From these staggering visuals, the film carries us into the galactic court where Captain Sternn is on trial. From comic-artist great Berni Wrightson's original story, Sternn is the ultimate parody of every space-opera villian-hero. As the story leaves the conclusion of the trial, it moves into the Neverwhere world - master animator Cornelius Cole's personal vision of the history of evil as a basic force in history. Cole's visionary graphics employ intricate ball-point renderings of lyric pastels. On to B-17, the first true horror story to be animated, with all the savagery that makes great shockers.

Will Eisner-trained film artist Mike Ploog did most of the conceptualizations. His background as a former Marvel Comics "Conan" and "Frankenstein" artist lends greater power to this 1950's B.C. Comics-style terror tale. The story (based on an original idea of O'Bannon's) was given a twist of authenticity. They visited an aviation museum, and one of the last few flyable B-17's was flown in order to record actual sound effects of the plane. With the following sequence, So Beautiful and So Dangerous, came the original artist, Angus McKie, who directly contributed seventy key background paintings of the most incredible animation sequences ever done. The contrast between McKie's high-tech environments and the three space jockeys was inspired by Cheech and Chong.

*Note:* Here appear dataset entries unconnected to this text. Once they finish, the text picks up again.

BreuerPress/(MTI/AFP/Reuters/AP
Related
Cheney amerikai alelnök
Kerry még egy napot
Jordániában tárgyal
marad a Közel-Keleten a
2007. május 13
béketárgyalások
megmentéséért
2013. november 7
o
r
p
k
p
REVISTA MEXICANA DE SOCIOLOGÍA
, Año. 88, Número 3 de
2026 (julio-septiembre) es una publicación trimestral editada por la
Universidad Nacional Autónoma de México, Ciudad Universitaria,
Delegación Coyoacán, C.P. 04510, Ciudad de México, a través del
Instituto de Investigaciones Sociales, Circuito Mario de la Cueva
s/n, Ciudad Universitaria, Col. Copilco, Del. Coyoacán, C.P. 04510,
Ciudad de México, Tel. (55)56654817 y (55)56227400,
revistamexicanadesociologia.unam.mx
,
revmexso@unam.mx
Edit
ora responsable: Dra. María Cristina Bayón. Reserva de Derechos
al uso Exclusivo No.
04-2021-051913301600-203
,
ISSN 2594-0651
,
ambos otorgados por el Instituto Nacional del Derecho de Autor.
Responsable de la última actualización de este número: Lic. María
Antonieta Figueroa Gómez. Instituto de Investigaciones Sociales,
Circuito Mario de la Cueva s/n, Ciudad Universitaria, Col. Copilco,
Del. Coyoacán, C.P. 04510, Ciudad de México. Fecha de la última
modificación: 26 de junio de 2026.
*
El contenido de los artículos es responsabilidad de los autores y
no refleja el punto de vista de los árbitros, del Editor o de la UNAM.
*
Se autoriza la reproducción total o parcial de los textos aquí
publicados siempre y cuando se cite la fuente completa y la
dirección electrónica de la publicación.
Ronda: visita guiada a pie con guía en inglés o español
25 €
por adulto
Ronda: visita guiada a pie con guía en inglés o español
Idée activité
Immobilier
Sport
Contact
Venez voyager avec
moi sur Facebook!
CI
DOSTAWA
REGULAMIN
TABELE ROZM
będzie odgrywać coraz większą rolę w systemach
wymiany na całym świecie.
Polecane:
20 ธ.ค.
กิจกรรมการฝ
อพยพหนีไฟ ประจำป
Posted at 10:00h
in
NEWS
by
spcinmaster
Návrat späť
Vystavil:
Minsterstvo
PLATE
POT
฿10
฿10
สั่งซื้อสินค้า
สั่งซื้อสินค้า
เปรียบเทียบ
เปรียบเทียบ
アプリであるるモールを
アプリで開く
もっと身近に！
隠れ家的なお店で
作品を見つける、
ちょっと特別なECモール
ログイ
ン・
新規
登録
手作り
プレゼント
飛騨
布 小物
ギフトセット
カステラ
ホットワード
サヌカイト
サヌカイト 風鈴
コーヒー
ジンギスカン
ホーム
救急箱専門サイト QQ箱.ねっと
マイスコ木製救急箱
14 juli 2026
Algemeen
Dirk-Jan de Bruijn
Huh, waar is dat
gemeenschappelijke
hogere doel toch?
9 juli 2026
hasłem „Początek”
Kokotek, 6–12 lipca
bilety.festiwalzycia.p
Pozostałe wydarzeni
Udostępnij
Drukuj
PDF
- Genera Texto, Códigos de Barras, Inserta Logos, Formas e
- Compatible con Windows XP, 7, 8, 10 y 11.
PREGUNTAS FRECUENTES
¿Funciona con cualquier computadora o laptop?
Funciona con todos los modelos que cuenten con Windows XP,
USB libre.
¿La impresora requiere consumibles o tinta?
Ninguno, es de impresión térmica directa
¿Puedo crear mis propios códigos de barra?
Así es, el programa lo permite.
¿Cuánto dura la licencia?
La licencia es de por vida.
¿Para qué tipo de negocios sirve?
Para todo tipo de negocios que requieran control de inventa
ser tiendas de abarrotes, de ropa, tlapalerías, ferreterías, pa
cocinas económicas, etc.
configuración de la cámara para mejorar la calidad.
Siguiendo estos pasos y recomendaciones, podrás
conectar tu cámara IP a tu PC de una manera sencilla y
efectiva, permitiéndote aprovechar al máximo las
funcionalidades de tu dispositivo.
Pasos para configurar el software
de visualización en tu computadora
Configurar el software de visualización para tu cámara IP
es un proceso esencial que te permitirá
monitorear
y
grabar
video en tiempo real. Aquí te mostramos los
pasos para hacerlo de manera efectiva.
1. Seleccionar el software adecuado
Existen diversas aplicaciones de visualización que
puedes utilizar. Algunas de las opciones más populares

Juan Gimenez's Harry Canyon is an original depiction of a world half-familiar -- New York City -- in an unfamiliar time, 2031. The misadventures of a cynical cab driver caught in the middle of a battle for valuable stolen goods comes right out of a thirties detective story. "We sort of thought of it as an animated variation of Dashiell Hammett's 'Maltese Falcon,' starring Humphrey Bogart," says the other scriptwriter, Dan Goldberg. "Heavy Metal's" New York of the future is everything the area was before its current renovation, only more: there's a Times Square with cheap, rip-off churches; a cop station that charges to aid the troubled; a Statue of Liberty no longer in the bay but surrounded by skyscrapers; and the Brooklyn Bridge graced with the sign 'Use at Your Own Risk.' Ironically, all of this was initially envisioned by the exceptional South American illustrator Juan Gimenez, who had never visited New York when he did the subtle drawings. He imagined a New York City unprejudiced by its reality -- a reality that he discovered only weeks after his four-month drawing stint in Canada.

Finally, the piece de resistance, the grand finale is the twenty-seven minute long Legend of Taarna, a sequence which boasts perhaps a dozen lines of dialogue. Taarna evokes the sense of wonder that every animation fan, sword-and-sorcery fan, feminist sci-fi fan, female-anatomy fan, mythology fan, weird landscape-and-wild-beastie fan, or special effects fan ever desires. As the sequence director, John Bruno, puts it, "It fits the perfect formula for animation; it's something impossible to do in live action."

That animation was the ideal medium for bringing Heavy Metal to life was recognized right away by "Heavy Metal" producer Ivan Reitman. "I knew it wouldn't work as a regular movie," he explains. "So I figured, if we put together segments of shifting designs and story approaches, yet make them somehow connected, we could have the best of all worlds."